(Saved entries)
Start of Block

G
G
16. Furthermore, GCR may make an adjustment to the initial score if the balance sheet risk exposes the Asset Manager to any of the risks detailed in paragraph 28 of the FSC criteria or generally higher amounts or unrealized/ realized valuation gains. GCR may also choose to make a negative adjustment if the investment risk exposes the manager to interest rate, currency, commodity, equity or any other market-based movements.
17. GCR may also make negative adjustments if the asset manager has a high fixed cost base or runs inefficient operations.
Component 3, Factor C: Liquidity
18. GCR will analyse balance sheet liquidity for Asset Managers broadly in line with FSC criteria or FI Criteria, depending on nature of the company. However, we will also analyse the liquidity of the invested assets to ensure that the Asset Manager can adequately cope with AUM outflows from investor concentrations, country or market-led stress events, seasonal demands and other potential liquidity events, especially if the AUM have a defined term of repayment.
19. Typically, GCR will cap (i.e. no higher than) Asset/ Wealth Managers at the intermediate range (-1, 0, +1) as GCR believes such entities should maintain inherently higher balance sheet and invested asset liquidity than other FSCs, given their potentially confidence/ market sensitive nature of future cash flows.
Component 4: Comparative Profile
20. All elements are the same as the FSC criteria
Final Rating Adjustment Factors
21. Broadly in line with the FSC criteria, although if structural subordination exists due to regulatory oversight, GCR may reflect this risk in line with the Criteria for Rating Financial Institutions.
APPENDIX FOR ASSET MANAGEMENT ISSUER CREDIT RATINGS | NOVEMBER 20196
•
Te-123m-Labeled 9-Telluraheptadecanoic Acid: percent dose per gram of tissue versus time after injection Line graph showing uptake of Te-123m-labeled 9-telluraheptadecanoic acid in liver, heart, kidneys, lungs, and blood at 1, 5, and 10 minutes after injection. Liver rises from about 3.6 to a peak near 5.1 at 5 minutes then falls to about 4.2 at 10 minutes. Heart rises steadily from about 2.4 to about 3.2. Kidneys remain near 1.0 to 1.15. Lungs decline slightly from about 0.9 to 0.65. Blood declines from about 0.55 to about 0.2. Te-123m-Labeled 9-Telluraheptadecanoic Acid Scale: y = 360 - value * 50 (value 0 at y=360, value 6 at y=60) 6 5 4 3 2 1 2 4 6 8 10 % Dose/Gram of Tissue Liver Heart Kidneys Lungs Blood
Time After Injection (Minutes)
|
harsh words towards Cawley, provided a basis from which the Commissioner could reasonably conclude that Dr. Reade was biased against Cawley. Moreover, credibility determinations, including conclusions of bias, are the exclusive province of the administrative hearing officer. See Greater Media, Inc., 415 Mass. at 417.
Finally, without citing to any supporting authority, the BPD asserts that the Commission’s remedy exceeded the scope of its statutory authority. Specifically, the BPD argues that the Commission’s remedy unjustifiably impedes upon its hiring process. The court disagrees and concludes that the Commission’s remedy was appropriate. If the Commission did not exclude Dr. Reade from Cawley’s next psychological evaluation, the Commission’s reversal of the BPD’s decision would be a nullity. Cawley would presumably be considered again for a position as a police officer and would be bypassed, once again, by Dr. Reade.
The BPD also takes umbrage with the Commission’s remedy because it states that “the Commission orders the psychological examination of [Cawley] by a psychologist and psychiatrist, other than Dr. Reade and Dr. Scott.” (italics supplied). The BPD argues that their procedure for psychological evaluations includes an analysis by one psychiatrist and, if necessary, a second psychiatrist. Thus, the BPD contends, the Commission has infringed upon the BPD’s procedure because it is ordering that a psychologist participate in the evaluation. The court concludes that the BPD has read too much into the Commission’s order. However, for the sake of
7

End of Block

→ Task goal
Collect each line above holding the string "make".

→ Solution to this exercise
16. Furthermore, GCR may make an adjustment to the initial score if the balance sheet risk exposes the Asset Manager to any of the risks detailed in paragraph 28 of the FSC criteria or generally higher amounts or unrealized/ realized valuation gains. GCR may also choose to make a negative adjustment if the investment risk exposes the manager to interest rate, currency, commodity, equity or any other market-based movements.
17. GCR may also make negative adjustments if the asset manager has a high fixed cost base or runs inefficient operations.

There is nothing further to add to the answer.